Alabama Church Will Give You Shootin' Lessons If You Give Your Heart To Jesus
Pastor Phillip Guin says the gully, once full of kudzu, snakes and other vermin, had been there since before he arrived at the church. [...]
“We had quite a number of church members, some elderly ladies, for example, and some not so elderly women that had purchased guns, but didn’t know how to use them,” Guin said.
So they figured, why not, let's clear the snakes outta that ditch back there, and teach the womenfolk how to do their lady guns! And that was supposed to be that, but as the Lord famously said, "Wherever two or three are gathered in My name, just cold Yosemite-Sammin' up some shit, there I will be," and it turned into a ministry before you could say "Pew pew pew, in Jesus' name, AMEN!"
“This is an opportunity for us to reach out in the name of Jesus Christ in a setting that is completely unique. Even odd by some people’s standards. But who’s to say that church can’t happen right here,” Guin said, pointing at the red clay dirt of the range.

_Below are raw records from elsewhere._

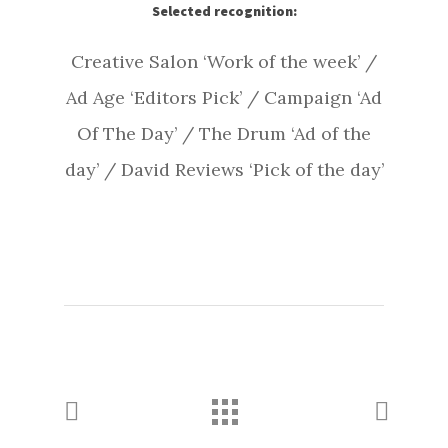
Selected recognition:
Creative Salon ‘Work of the week’ /
Ad Age ‘Editors Pick’ / Campaign ‘Ad
Of The Day’ / The Drum ‘Ad of the
day’ / David Reviews ‘Pick of the day’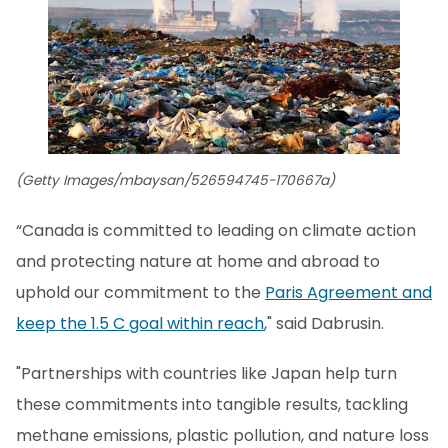
(Getty Images/mbaysan/526594745-170667a)
“Canada is committed to leading on climate action
and protecting nature at home and abroad to
uphold our commitment to the
Paris Agreement and
keep the 1.5 C goal within reach
," said Dabrusin.
"Partnerships with countries like Japan help turn
these commitments into tangible results, tackling
methane emissions, plastic pollution, and nature loss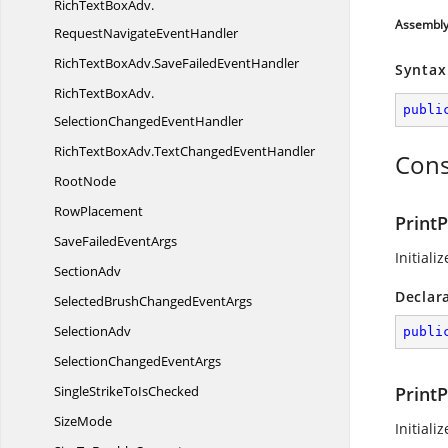
RichTextBoxAdv.
Assembl
RequestNavigateEventHandler
RichTextBoxAdv.
SaveFailedEventHandler
Syntax
RichTextBoxAdv.
publi
SelectionChangedEventHandler
RichTextBoxAdv.
TextChangedEventHandler
Cons
RootNode
RowPlacement
Print
SaveFailed
EventArgs
Initiali
SectionAdv
Declar
SelectedBrushChanged
EventArgs
SelectionAdv
publi
SelectionChanged
EventArgs
SingleStrikeTo
IsChecked
Print
SizeMode
Initiali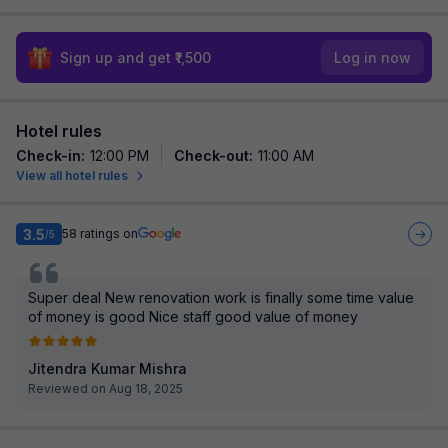
Sign up and get ₹1,500
Log in now
Hotel rules
Check-in
:
12:00 PM
Check-out
:
11:00 AM
View all hotel rules
3.5
58
ratings on
/5
Super deal New renovation work is finally some time value
of money is good Nice staff good value of money
Jitendra Kumar Mishra
Reviewed on Aug 18, 2025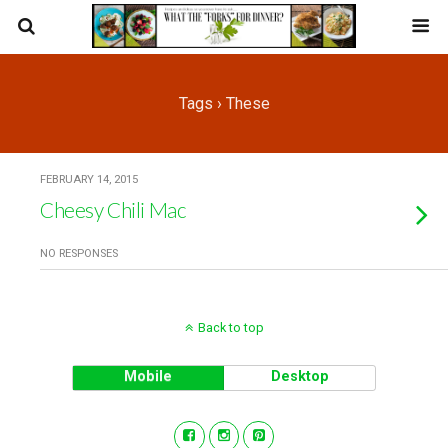
Tags › These
FEBRUARY 14, 2015
Cheesy Chili Mac
NO RESPONSES
Back to top
Mobile
Desktop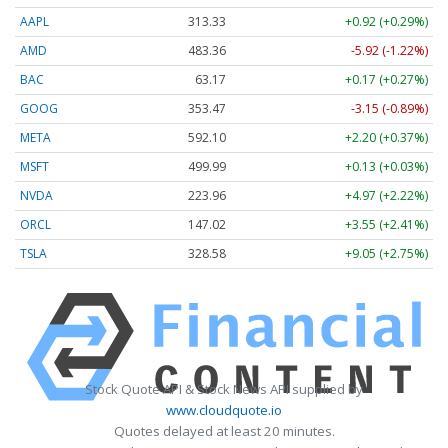
AAPL
313.33
+0.92 (+0.29%)
AMD
483.36
-5.92 (-1.22%)
BAC
63.17
+0.17 (+0.27%)
GOOG
353.47
-3.15 (-0.89%)
META
592.10
+2.20 (+0.37%)
MSFT
499.99
+0.13 (+0.03%)
NVDA
223.96
+4.97 (+2.22%)
ORCL
147.02
+3.55 (+2.41%)
TSLA
328.58
+9.05 (+2.75%)
Stock Quote API & Stock News API supplied by
www.cloudquote.io
Quotes delayed at least 20 minutes.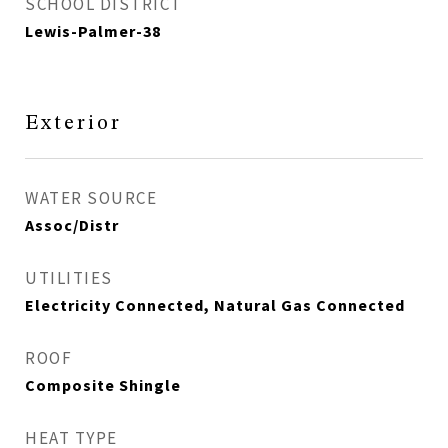
SCHOOL DISTRICT
Lewis-Palmer-38
Exterior
WATER SOURCE
Assoc/Distr
UTILITIES
Electricity Connected, Natural Gas Connected
ROOF
Composite Shingle
HEAT TYPE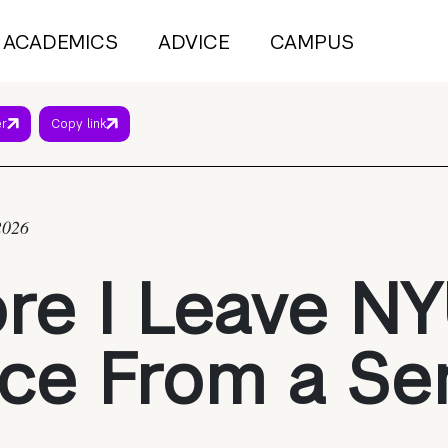
ACADEMICS
ADVICE
CAMPUS
er
Copy link
2026
re I Leave NY
ce From a Se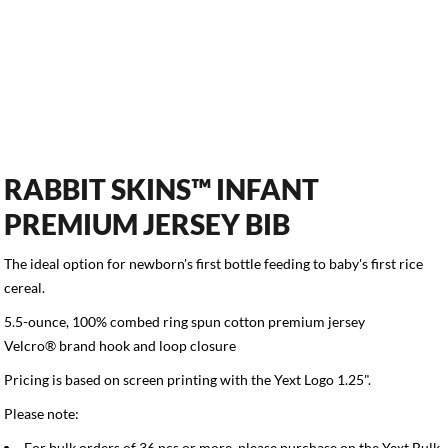
RABBIT SKINS™ INFANT
PREMIUM JERSEY BIB
The ideal option for newborn's first bottle feeding to baby's first rice
cereal.
5.5-ounce, 100% combed ring spun cotton premium jersey
Velcro® brand hook and loop closure
Pricing is based on screen printing with the Yext Logo 1.25".
Please note:
For bulk orders of 36 pcs or more, please purchase on the
Yext Bulk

Anyway, this is all just very nice, so we thought we'd help them come up with some ideas for targets, maybe the kids could decorate them during Vacation Bible School:
- Shoot Off The Devil's Nutsac! Not many people gonna get tempted into sin by Dark Lord "I Just Got Spayed."
- Make Your Own Burning Bush! Just douse a bush in lighter fluid, open fire and see if it starts talkin' at ya.
- Noah's Ark Oath Keepers Militia! Noah's not done building the boat yet, but God said no sinners allowed! You must protect the ark by making sure only dinosaurs get on, NO HEATHENS.
- Eve and the serpent are approaching the Tree of Life and Good Sex! Can you shoot the Knowing Things Apple into a million itty-bitty pieces, before Eve can eat it and start Knowing Things about Good Sex?
These are just really good ideas, and the Rocky Mount UMC is free to use any of them, as a free gift from yr Wonkette, unless the gun range starts making money, in which case, ALL THE ROYALTIES.